I like friends, but prefer ones I can mostly trust and have a good time with, I have only a couple that id consider very good friends, others are more friends in General.

Mumof3girlsandaboy · 23/04/2022 02:08

I had few friends but everyone just moved away including my really best friend moved to Spain last year and I started working few months before she moved and thought maybe I would make friends at work but not and especially working night shift. My husband works away and I have no family near me so just me and my children. On my days off just do things alone while my children are at school.

MyADHDUsername · 23/04/2022 02:20

I absolutely agree OP.

I feel like such a tragic case because I don’t even have one person I could text and say ‘fancy a beer?’.

I think it would be just lovely to have other people in my and my childrens lives. To have friends to meet at the park on the weekend or to go for a break away with. I feel that’s really really something that’s lacking in my life.

◆ **Using the information**
1 > In the forum posts about friendship, list the things MyADHDUsername says would be good to do with friends or other people.
2 > Answer from the forum posts about friendship:
(a) How many very good friends does the opening post say its writer has?
(b) Where did Mumof3girlsandaboy's best friend move, and when?
(c) What shift does Mumof3girlsandaboy work?
3 > Carry on the forum thread about having few friends from its last post.
The records that follow have nothing to do with the forum posts about friendship.

◆ **Given information**
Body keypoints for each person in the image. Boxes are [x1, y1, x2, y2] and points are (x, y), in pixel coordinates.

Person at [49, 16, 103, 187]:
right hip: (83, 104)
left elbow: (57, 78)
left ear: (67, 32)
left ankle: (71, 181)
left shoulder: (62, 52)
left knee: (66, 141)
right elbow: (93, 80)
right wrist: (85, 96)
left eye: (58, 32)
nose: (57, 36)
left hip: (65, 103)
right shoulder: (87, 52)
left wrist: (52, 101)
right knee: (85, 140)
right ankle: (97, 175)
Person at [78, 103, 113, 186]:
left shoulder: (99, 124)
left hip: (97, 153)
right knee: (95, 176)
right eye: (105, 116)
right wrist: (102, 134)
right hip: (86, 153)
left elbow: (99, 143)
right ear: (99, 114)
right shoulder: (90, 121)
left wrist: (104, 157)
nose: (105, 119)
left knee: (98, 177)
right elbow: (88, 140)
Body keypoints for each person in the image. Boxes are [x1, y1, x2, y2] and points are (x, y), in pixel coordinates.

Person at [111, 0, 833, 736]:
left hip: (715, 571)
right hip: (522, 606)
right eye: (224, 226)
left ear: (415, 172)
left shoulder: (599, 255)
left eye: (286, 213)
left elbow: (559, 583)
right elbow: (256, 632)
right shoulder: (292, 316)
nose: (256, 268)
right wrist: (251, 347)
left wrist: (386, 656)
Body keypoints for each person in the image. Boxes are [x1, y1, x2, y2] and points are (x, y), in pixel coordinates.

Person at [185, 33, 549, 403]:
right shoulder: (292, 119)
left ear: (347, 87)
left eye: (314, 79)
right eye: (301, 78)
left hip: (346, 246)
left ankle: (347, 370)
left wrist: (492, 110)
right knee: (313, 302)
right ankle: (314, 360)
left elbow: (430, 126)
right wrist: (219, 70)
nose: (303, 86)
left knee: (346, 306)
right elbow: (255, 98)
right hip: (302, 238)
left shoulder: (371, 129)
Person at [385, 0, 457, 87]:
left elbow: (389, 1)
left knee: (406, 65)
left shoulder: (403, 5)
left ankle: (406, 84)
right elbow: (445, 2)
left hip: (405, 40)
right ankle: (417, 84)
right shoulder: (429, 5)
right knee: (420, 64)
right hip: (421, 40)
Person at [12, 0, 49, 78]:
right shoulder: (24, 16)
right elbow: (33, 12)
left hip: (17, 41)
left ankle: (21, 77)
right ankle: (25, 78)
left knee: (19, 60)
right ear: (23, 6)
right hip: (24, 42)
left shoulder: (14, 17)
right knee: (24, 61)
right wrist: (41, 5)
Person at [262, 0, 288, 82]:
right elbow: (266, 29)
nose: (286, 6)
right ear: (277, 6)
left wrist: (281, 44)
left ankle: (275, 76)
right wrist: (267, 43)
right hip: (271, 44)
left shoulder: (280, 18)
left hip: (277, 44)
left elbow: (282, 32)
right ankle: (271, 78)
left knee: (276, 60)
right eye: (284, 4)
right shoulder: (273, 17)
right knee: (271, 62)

◆ **Exercise answers**
1 >
- Text someone and say "fancy a beer?"
- Meet friends at the park on the weekend
- Go for a break away with friends

2 >
(a) Only a couple.
(b) To Spain, last year.
(c) The night shift.

3 >
But I figure that I’ve made it this far without any and it’s unlikely I’m going to manage to change it now sadly!

Quincunx · 23/04/2022 07:27

Coyoacan · 22/04/2022 20:43

There is an element of serendipity about making friends. Sometimes you can go for years without many friends and then suddenly you find several people you click with

This is very true. However last time I thought I'd clicked with some people, I discovered my main "friend" in the group was making a play for my then bf, while having a LTR herself at the same time and being extremely nice (so I thought) to me. She may now have both all to herself, I don't need that kind of friend.

People are so unreliable. Just do the things you like doing and if you meet like minds who can be trusted, then great.

balalake · 23/04/2022 07:31

I don't think of what you describe as pathetic or sad in any way at all.

I have to say that as someone who at the time worked in central London, I found out in a good way those who are real caring people and value my friendship when 7/7 happened, who were quick to get in touch.

Waxonwaxoff0 · 23/04/2022 07:56

This reply has been deleted

Withdrawn at poster's request.

Why is it embarrassing to still have a friendship group from school? Why does anyone have to move or "branch out" if they don't want to? Your way of life is not the only one that's right.

MrsSkylerWhite · 23/04/2022 07:57

Can count old, trusted friends on one hand. We’re very happy with that.

LollyLol · 23/04/2022 08:02

@jewishmum i love that attitude!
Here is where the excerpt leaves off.